**What is required**
Extract every line of text from the data below, reproducing each one word for word and leaving out the pictures.

--- begin ---

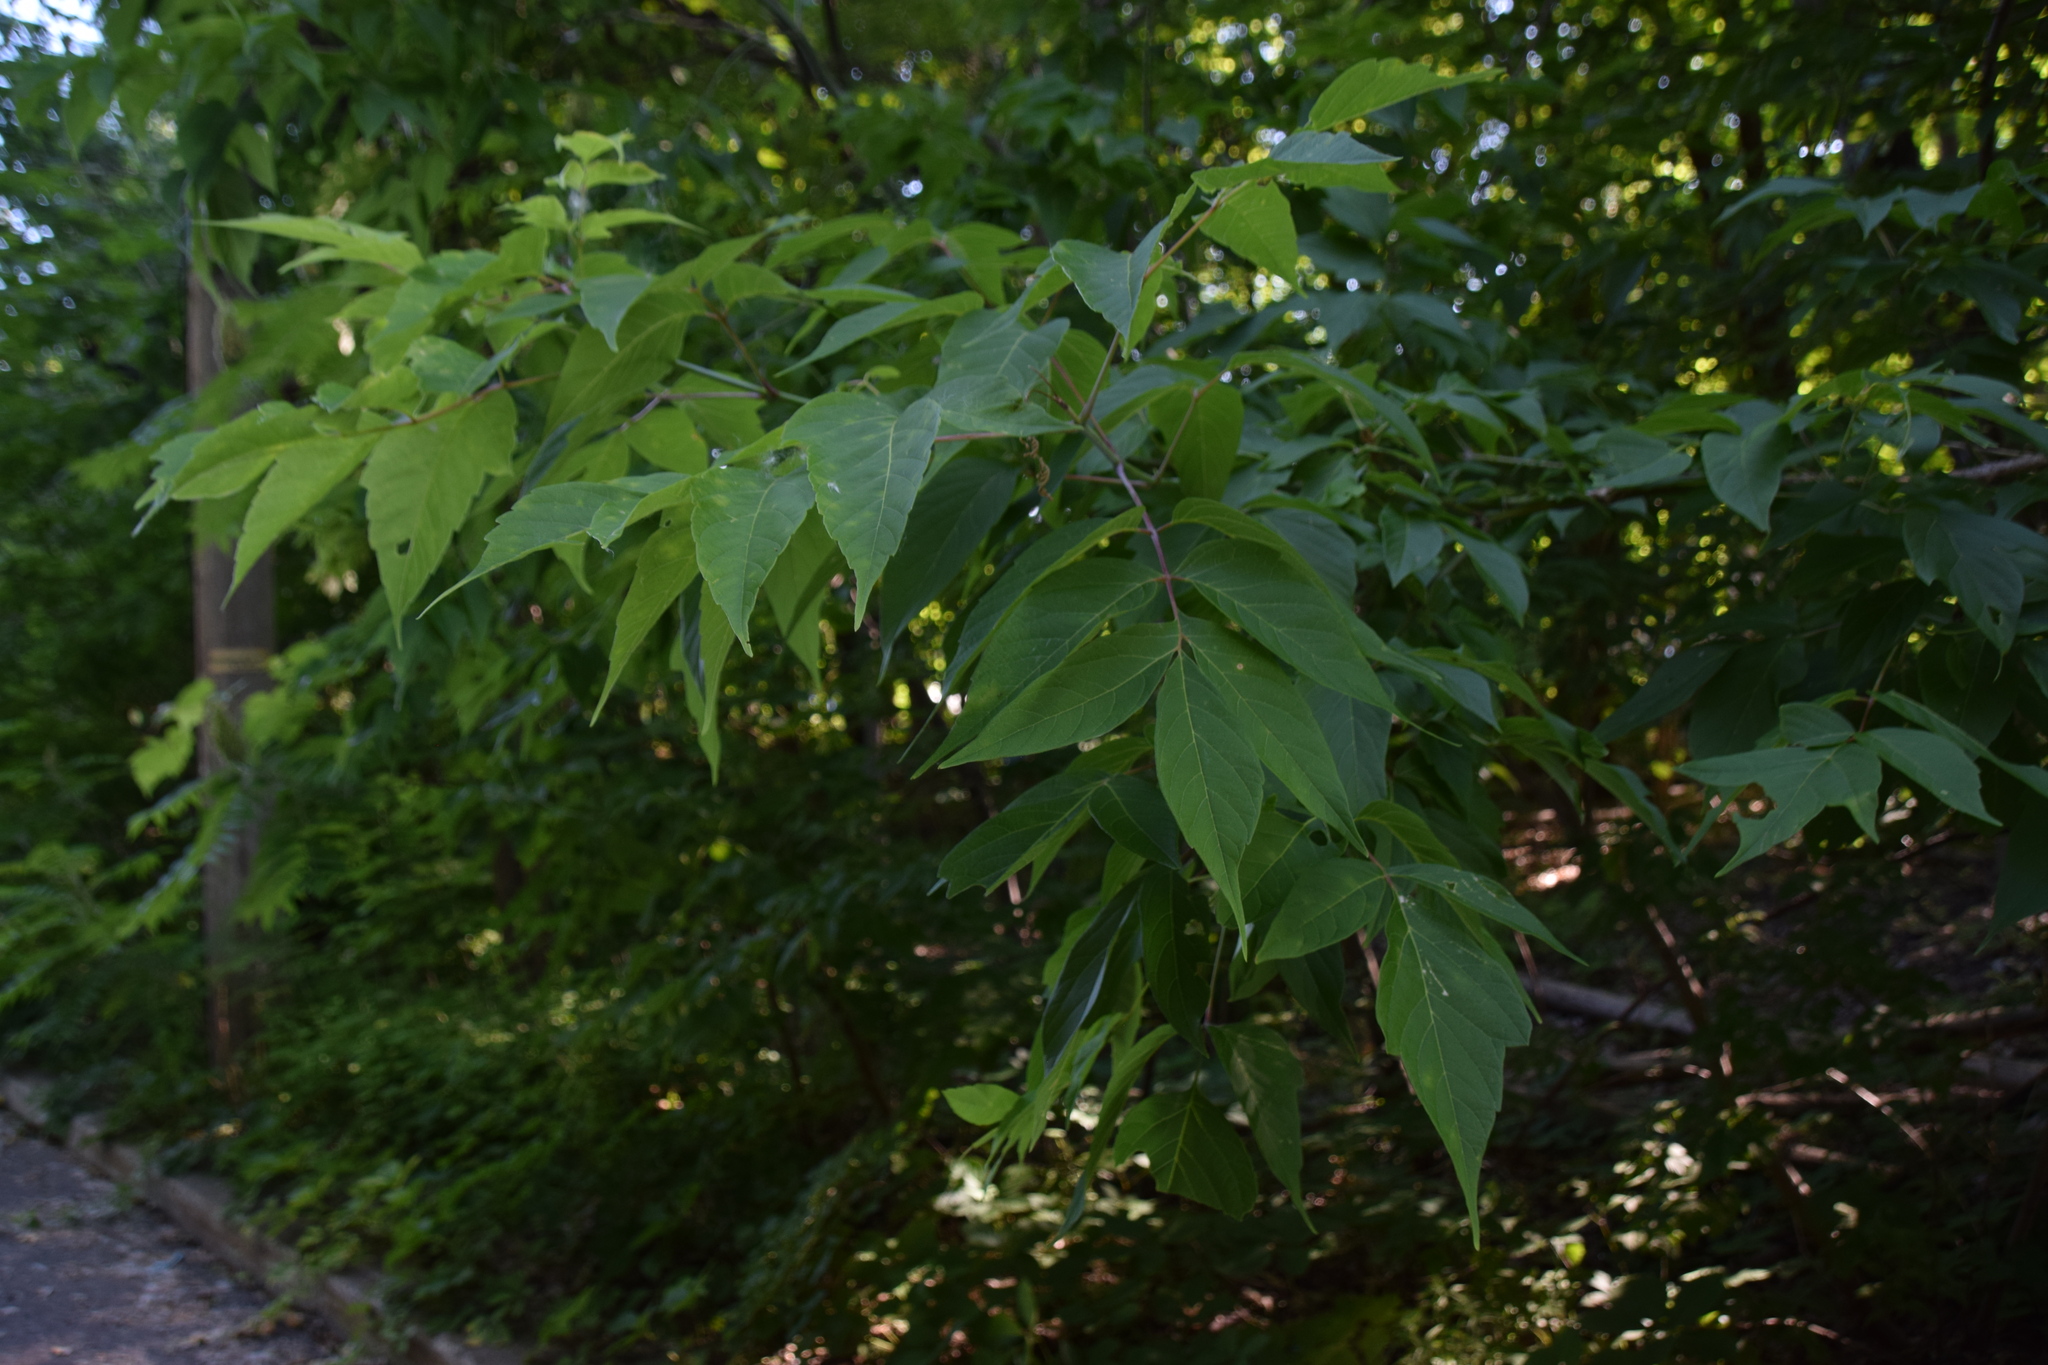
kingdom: Plantae
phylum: Tracheophyta
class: Magnoliopsida
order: Sapindales
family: Sapindaceae
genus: Acer
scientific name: Acer negundo
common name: Ashleaf maple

--- end ---

**Result of the exercise**
kingdom: Plantae
phylum: Tracheophyta
class: Magnoliopsida
order: Sapindales
family: Sapindaceae
genus: Acer
scientific name: Acer negundo
common name: Ashleaf maple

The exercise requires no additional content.